### Lesetext
_ _ _

Entscheidungsstichwort (Thema)
Vorübergehende Übertragung eines Grundstücks zur Kiesausbeute
Leitsatz (NV)
1. Wird das Eigentum an einem Grundstück nur vorübergehend und zu Bedingungen übertragen, die dem Erwerber wirtschaftlich gesehen eher die Stellung eines Pächters oder Nießbrauchsberechtigten geben, so wird dadurch der Tatbestand des § 1 Abs. 1 Nr. 1 GrEStG nicht ausgeschlossen.
2. § 1 Abs. 1 GrEStG begnügt sich mit der zivilrechtlichen Übertragung des Eigentums am Grundstück bzw. mit der Begründung des Anspruchs darauf (Rechtsträgerwechsel). Nicht erforderlich ist, daß die mit dem Eigentum regelmäßig verbundenen Befugnisse mit übertragen werden.
Normenkette
GrEStG 1983 § 1 Abs. 1 Nr. 1
Tatbestand
Die Klägerin schloß am . . . mit dem Land A einen notariell beurkundeten Vertrag. Durch diesen verpflichtete sich das Land, aus einem ihm gehörenden Flurstück an die Klägerin zur Kiesausbeute in vier zeitlich aufeinanderfolgenden Abschnitten (noch zu bildende) Grundstücke zu veräußern. Die Klägerin verpflichtete sich zum Abschluß solcher Verträge mit der Maßgabe, die gekauften Flächen weder zu belasten noch an Dritte zu veräußern. Außerdem verpflichtete sie sich, die jeweils ausgebeuteten Teilflächen unentgeltlich und lastenfrei auf das Land zurückzuübertragen. Das Land sollte berechtigt sein, spätestens vier Jahre nach dem jeweiligen Erwerb die Rückauflassung unabhängig vom Zustand der jeweiligen Teilfläche zu verlangen. Zur Sicherung dieses Anspruchs sollten jeweils Rückauflassungsvormerkungen eingetragen werden. Im Vollzug dieses Vertrages schlossen die Beteiligten im Jahr 1984 einen weiteren notariell beurkundeten Vertrag. In diesem verpflichtete sich das Land, eine noch zu vermessende Teilfläche von ca. 2,45 ha auf die Klägerin zu übertragen. Der Kaufpreis betrug . . . DM. Es wurde darauf hingewiesen, daß die Klägerin nach vier Jahren zur Rückauflassung dieser Teilfläche verpflichtet sei. Die Eintragung einer entsprechenden Rückauflassungsvormerkung wurde bewilligt und beantragt.

_ _ _

### Aufgabenstellung
1. Schreiben Sie aus der Entscheidung zur Grundstücksübertragung für die Kiesausbeute einen Abschnitt wortgetreu ab. Beginnen Sie bei den Worten „1. Wird das“ und hören Sie nach den Worten „mit übertragen werden.“ auf.
2. Entnehmen Sie der Auflistung wortgetreu alle Zeilen von ihrem Anfang bis einschließlich der Zeile, die „manchas y aumentando la firmeza.“ enthält.

### Aufgabenmaterial
_ _ _

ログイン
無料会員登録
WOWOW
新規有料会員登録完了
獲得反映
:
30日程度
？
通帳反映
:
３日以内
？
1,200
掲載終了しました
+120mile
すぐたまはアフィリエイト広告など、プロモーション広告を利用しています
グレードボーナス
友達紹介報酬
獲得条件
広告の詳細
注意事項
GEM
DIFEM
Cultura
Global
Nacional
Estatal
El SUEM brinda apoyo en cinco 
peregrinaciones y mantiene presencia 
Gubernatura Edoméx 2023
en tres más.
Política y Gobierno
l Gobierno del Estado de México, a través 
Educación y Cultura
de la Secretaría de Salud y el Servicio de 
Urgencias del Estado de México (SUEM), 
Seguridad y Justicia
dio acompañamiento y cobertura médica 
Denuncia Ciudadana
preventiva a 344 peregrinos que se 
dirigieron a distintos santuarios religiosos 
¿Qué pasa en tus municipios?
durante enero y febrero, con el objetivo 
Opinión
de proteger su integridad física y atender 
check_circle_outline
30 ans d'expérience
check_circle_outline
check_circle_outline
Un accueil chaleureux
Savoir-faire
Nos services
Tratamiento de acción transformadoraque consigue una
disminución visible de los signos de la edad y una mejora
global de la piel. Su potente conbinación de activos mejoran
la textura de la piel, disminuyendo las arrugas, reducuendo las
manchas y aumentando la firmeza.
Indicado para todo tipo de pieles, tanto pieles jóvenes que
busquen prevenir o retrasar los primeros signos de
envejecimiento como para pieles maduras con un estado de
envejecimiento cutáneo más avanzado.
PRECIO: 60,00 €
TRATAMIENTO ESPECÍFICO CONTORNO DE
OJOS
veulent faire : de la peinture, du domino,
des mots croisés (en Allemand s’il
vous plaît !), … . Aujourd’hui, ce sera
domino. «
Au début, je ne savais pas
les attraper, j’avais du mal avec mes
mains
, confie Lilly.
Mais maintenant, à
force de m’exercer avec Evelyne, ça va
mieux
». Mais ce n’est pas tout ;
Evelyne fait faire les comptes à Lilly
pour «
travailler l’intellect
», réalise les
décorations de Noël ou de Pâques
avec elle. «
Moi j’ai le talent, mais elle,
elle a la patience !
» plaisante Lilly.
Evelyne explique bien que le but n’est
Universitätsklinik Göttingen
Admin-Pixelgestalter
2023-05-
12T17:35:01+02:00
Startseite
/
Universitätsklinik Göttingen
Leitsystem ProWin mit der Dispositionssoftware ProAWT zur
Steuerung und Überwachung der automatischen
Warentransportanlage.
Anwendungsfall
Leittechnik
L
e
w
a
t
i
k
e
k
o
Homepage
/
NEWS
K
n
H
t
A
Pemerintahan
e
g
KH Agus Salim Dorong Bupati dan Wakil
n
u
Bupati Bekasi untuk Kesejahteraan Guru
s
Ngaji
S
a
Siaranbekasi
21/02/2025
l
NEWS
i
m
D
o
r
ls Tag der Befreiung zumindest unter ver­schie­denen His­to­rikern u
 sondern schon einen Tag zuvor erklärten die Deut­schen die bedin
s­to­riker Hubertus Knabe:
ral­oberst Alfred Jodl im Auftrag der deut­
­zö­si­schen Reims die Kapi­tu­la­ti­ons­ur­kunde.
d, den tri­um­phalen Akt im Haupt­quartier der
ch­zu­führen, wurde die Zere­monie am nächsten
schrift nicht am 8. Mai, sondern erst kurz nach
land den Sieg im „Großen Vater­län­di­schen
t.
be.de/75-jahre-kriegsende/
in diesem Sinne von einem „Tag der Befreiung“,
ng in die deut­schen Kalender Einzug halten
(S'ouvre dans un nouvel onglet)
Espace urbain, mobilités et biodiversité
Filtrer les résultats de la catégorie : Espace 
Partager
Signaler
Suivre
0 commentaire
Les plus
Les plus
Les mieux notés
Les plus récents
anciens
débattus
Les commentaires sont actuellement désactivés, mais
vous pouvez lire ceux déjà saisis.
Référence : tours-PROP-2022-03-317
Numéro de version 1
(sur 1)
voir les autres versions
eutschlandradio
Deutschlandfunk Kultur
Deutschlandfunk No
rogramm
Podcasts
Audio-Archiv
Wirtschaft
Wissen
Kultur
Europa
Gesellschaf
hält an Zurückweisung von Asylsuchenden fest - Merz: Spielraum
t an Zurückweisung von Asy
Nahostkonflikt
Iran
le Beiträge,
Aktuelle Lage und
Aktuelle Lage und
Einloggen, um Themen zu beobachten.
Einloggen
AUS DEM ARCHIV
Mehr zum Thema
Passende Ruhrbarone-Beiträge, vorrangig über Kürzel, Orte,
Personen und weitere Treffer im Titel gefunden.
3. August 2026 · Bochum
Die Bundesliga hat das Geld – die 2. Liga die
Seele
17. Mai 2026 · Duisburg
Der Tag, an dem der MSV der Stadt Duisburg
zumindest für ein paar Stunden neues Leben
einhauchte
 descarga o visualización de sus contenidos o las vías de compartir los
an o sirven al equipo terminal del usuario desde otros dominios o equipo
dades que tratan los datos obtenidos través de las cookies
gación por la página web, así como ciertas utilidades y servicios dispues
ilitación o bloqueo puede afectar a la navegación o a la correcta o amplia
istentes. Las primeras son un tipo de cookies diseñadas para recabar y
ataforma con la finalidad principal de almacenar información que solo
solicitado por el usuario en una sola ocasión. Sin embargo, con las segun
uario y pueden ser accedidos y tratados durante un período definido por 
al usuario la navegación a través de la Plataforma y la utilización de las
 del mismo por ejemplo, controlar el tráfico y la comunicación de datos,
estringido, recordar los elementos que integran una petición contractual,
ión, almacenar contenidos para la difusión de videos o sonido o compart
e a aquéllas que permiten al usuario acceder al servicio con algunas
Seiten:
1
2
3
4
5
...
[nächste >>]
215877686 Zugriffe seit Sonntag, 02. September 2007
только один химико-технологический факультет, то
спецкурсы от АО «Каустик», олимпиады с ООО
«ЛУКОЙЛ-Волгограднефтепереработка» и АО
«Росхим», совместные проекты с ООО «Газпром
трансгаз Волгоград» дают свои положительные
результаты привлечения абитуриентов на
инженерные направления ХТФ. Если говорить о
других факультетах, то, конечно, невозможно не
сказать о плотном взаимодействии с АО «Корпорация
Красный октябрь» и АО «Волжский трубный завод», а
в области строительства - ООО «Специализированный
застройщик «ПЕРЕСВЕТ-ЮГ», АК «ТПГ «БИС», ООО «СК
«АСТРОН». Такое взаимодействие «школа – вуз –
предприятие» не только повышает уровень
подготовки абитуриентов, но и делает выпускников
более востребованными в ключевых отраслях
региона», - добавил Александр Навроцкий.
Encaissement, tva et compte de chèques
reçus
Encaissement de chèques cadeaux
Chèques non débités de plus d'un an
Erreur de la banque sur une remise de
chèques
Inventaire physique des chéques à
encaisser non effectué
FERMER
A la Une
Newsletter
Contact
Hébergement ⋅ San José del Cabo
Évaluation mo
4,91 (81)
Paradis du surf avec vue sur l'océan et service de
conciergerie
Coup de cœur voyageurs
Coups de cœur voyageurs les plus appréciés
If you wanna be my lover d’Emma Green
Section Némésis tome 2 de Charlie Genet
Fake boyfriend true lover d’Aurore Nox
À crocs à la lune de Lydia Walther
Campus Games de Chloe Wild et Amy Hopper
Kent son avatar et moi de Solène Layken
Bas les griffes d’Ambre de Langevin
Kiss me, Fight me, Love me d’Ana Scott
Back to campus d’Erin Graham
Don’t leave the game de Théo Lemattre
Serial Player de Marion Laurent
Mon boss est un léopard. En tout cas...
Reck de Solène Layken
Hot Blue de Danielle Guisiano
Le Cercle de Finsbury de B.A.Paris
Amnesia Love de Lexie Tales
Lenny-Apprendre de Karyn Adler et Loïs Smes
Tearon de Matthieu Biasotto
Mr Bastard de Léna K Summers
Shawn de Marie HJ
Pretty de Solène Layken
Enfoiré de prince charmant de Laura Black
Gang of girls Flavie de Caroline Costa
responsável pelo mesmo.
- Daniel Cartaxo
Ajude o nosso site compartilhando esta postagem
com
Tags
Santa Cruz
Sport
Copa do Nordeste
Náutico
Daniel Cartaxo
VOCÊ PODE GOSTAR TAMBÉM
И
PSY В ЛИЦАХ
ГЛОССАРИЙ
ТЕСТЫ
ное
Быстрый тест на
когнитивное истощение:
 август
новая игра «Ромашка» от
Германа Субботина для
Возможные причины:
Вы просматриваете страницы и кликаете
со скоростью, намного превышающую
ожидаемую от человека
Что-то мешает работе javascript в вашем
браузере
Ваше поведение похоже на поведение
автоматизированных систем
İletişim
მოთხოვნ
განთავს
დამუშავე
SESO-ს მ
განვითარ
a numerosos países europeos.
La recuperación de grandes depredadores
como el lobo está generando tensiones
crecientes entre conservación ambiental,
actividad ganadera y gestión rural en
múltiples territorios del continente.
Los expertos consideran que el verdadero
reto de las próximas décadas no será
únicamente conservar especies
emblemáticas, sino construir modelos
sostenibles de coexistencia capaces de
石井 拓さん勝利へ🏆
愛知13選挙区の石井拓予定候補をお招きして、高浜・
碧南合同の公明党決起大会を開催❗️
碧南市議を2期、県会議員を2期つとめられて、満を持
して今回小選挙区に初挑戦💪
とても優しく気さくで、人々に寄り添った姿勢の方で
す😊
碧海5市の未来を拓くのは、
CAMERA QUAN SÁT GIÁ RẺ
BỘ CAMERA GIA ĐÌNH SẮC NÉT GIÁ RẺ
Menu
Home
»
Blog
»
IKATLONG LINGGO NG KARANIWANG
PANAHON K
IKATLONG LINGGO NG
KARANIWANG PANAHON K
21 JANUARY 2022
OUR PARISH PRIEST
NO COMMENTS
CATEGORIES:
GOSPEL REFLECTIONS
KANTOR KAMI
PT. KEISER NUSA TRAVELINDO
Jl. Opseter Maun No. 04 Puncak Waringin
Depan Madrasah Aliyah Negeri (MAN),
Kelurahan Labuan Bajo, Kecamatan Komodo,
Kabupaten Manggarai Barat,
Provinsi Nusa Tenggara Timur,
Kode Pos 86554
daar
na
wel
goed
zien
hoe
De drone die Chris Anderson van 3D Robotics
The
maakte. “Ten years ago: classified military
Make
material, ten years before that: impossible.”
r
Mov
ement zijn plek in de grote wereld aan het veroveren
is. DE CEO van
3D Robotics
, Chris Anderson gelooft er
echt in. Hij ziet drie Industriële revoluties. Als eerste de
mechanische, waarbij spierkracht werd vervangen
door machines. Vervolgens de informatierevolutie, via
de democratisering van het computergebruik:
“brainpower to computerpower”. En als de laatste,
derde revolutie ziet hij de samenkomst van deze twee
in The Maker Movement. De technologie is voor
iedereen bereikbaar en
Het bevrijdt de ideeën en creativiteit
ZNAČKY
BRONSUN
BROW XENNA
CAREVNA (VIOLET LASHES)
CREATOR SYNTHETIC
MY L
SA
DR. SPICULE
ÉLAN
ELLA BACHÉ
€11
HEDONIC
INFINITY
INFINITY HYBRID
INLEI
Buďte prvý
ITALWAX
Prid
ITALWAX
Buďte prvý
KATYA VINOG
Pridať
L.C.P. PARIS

_ _ _

### Lösungen
1.
1. Wird das Eigentum an einem Grundstück nur vorübergehend und zu Bedingungen übertragen, die dem Erwerber wirtschaftlich gesehen eher die Stellung eines Pächters oder Nießbrauchsberechtigten geben, so wird dadurch der Tatbestand des § 1 Abs. 1 Nr. 1 GrEStG nicht ausgeschlossen.
2. § 1 Abs. 1 GrEStG begnügt sich mit der zivilrechtlichen Übertragung des Eigentums am Grundstück bzw. mit der Begründung des Anspruchs darauf (Rechtsträgerwechsel). Nicht erforderlich ist, daß die mit dem Eigentum regelmäßig verbundenen Befugnisse mit übertragen werden.

2.
ログイン
無料会員登録
WOWOW
新規有料会員登録完了
獲得反映
:
30日程度
？
通帳反映
:
３日以内
？
1,200
掲載終了しました
+120mile
すぐたまはアフィリエイト広告など、プロモーション広告を利用しています
グレードボーナス
友達紹介報酬
獲得条件
広告の詳細
注意事項
GEM
DIFEM
Cultura
Global
Nacional
Estatal
El SUEM brinda apoyo en cinco 
peregrinaciones y mantiene presencia 
Gubernatura Edoméx 2023
en tres más.
Política y Gobierno
l Gobierno del Estado de México, a través 
Educación y Cultura
de la Secretaría de Salud y el Servicio de 
Urgencias del Estado de México (SUEM), 
Seguridad y Justicia
dio acompañamiento y cobertura médica 
Denuncia Ciudadana
preventiva a 344 peregrinos que se 
dirigieron a distintos santuarios religiosos 
¿Qué pasa en tus municipios?
durante enero y febrero, con el objetivo 
Opinión
de proteger su integridad física y atender 
check_circle_outline
30 ans d'expérience
check_circle_outline
check_circle_outline
Un accueil chaleureux
Savoir-faire
Nos services
Tratamiento de acción transformadoraque consigue una
disminución visible de los signos de la edad y una mejora
global de la piel. Su potente conbinación de activos mejoran
la textura de la piel, disminuyendo las arrugas, reducuendo las
manchas y aumentando la firmeza.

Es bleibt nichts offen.